BEGIN Dataset

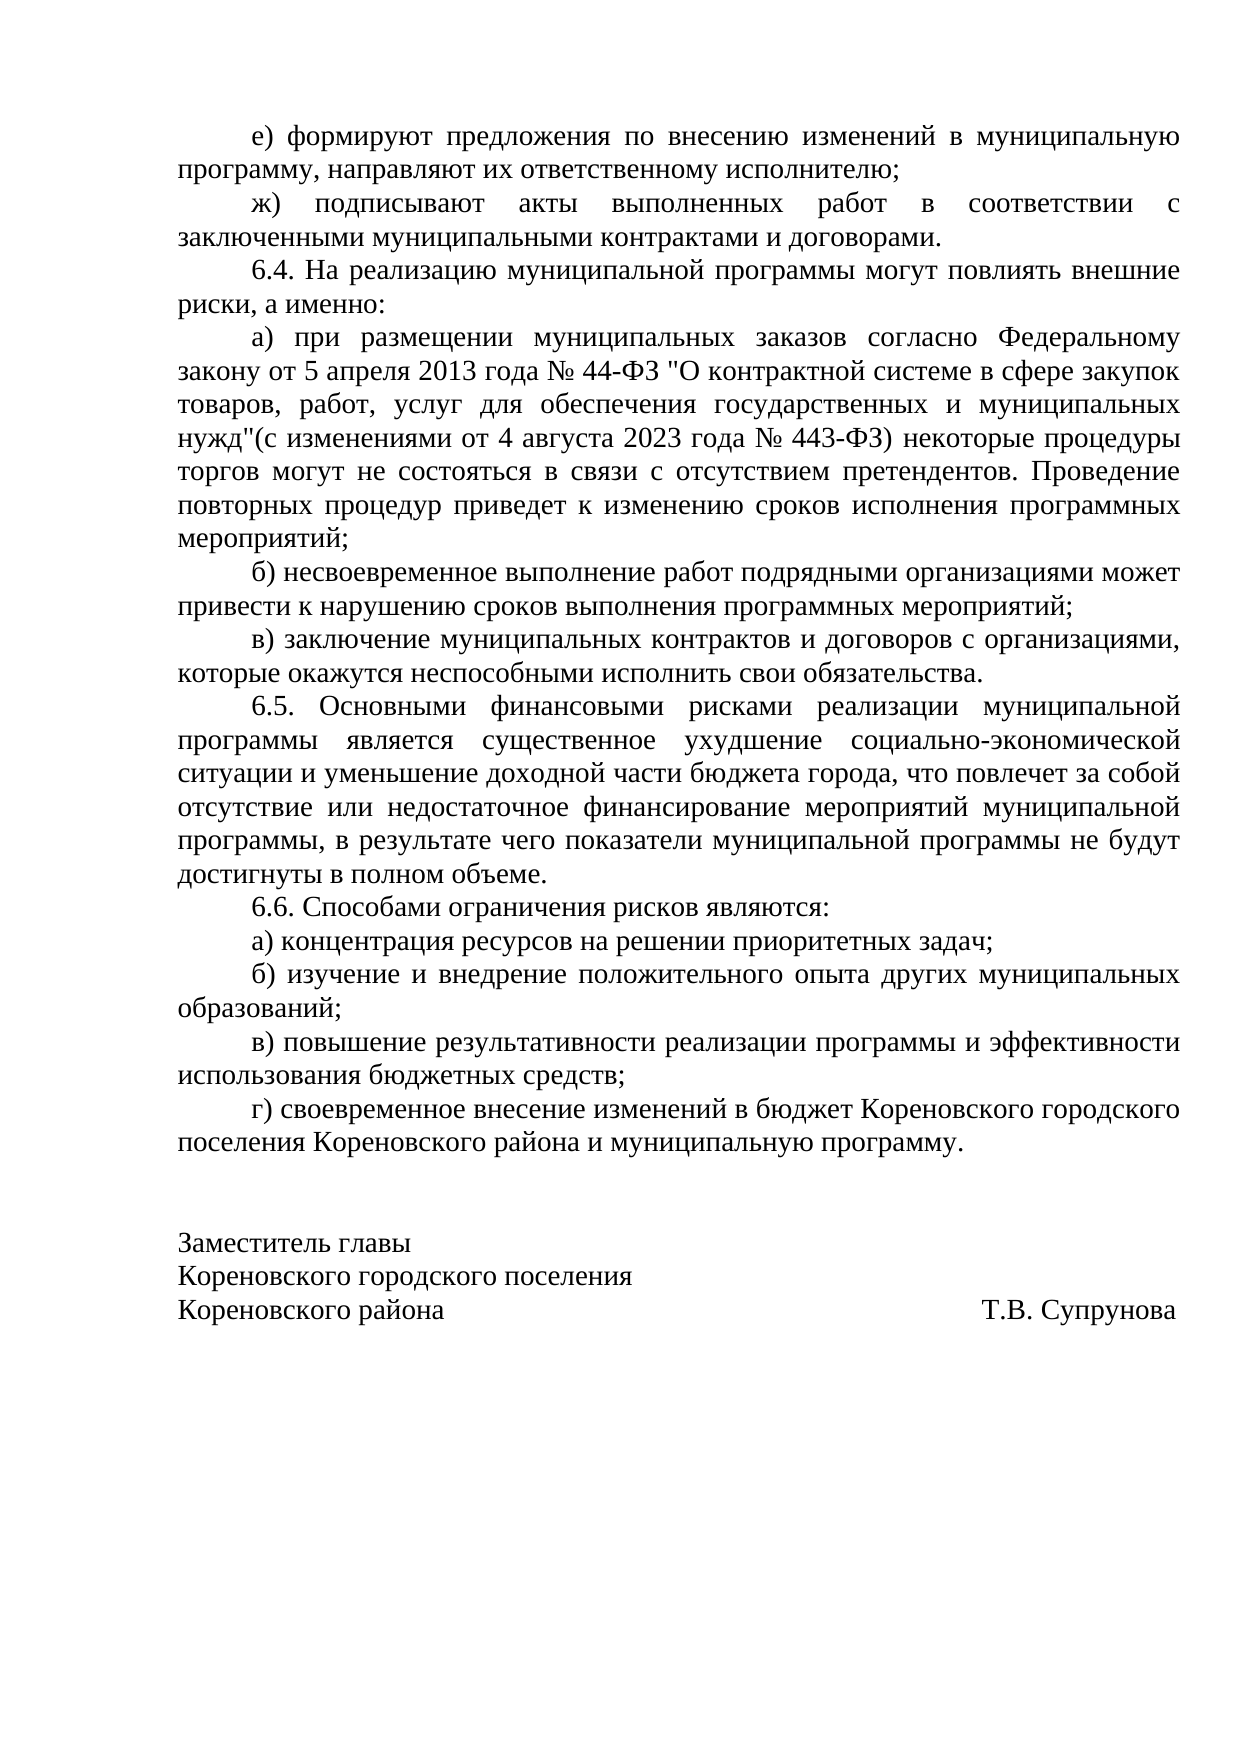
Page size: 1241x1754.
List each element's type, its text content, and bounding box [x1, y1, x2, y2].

text Кореновского района Т.В. Супрунова [177, 1292, 1181, 1326]
text е) формируют предложения по внесению изменений в муниципальную программу, направляют их ответственному исполнителю; [177, 118, 1181, 185]
text 6.5. Основными финансовыми рисками реализации муниципальной программы является существенное ухудшение социально-экономической ситуации и уменьшение доходной части бюджета города, что повлечет за собой отсутствие или недостаточное финансирование мероприятий муниципальной программы, в результате чего показатели муниципальной программы не будут достигнуты в полном объеме. [177, 688, 1181, 889]
text б) изучение и внедрение положительного опыта других муниципальных образований; [177, 957, 1181, 1024]
text Заместитель главы [177, 1225, 1181, 1258]
text Кореновского городского поселения [177, 1258, 1181, 1292]
text 6.6. Способами ограничения рисков являются: [177, 889, 1181, 923]
text ж) подписывают акты выполненных работ в соответствии с заключенными муниципальными контрактами и договорами. [177, 185, 1181, 252]
text в) заключение муниципальных контрактов и договоров с организациями, которые окажутся неспособными исполнить свои обязательства. [177, 621, 1181, 688]
text в) повышение результативности реализации программы и эффективности использования бюджетных средств; [177, 1024, 1181, 1091]
text а) при размещении муниципальных заказов согласно Федеральному закону от 5 апреля 2013 года № 44-ФЗ "О контрактной системе в сфере закупок товаров, работ, услуг для обеспечения государственных и муниципальных нужд"(с изменениями от 4 августа 2023 года № 443-ФЗ) некоторые процедуры торгов могут не состояться в связи с отсутствием претендентов. Проведение повторных процедур приведет к изменению сроков исполнения программных мероприятий; [177, 319, 1181, 554]
text а) концентрация ресурсов на решении приоритетных задач; [177, 923, 1181, 957]
text 6.4. На реализацию муниципальной программы могут повлиять внешние риски, а именно: [177, 252, 1181, 319]
text б) несвоевременное выполнение работ подрядными организациями может привести к нарушению сроков выполнения программных мероприятий; [177, 554, 1181, 621]
text г) своевременное внесение изменений в бюджет Кореновского городского поселения Кореновского района и муниципальную программу. [177, 1091, 1181, 1158]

END Dataset

• **Your goal**:
Each line above should be written out again unchanged; no images are to be carried over.

• **Exercise result**:
Page size: 1241x1754.
List each element's type, its text content, and bounding box [x1, y1, x2, y2].

text Кореновского района Т.В. Супрунова [177, 1292, 1181, 1326]
text е) формируют предложения по внесению изменений в муниципальную программу, направляют их ответственному исполнителю; [177, 118, 1181, 185]
text 6.5. Основными финансовыми рисками реализации муниципальной программы является существенное ухудшение социально-экономической ситуации и уменьшение доходной части бюджета города, что повлечет за собой отсутствие или недостаточное финансирование мероприятий муниципальной программы, в результате чего показатели муниципальной программы не будут достигнуты в полном объеме. [177, 688, 1181, 889]
text б) изучение и внедрение положительного опыта других муниципальных образований; [177, 957, 1181, 1024]
text Заместитель главы [177, 1225, 1181, 1258]
text Кореновского городского поселения [177, 1258, 1181, 1292]
text 6.6. Способами ограничения рисков являются: [177, 889, 1181, 923]
text ж) подписывают акты выполненных работ в соответствии с заключенными муниципальными контрактами и договорами. [177, 185, 1181, 252]
text в) заключение муниципальных контрактов и договоров с организациями, которые окажутся неспособными исполнить свои обязательства. [177, 621, 1181, 688]
text в) повышение результативности реализации программы и эффективности использования бюджетных средств; [177, 1024, 1181, 1091]
text а) при размещении муниципальных заказов согласно Федеральному закону от 5 апреля 2013 года № 44-ФЗ "О контрактной системе в сфере закупок товаров, работ, услуг для обеспечения государственных и муниципальных нужд"(с изменениями от 4 августа 2023 года № 443-ФЗ) некоторые процедуры торгов могут не состояться в связи с отсутствием претендентов. Проведение повторных процедур приведет к изменению сроков исполнения программных мероприятий; [177, 319, 1181, 554]
text а) концентрация ресурсов на решении приоритетных задач; [177, 923, 1181, 957]
text 6.4. На реализацию муниципальной программы могут повлиять внешние риски, а именно: [177, 252, 1181, 319]
text б) несвоевременное выполнение работ подрядными организациями может привести к нарушению сроков выполнения программных мероприятий; [177, 554, 1181, 621]
text г) своевременное внесение изменений в бюджет Кореновского городского поселения Кореновского района и муниципальную программу. [177, 1091, 1181, 1158]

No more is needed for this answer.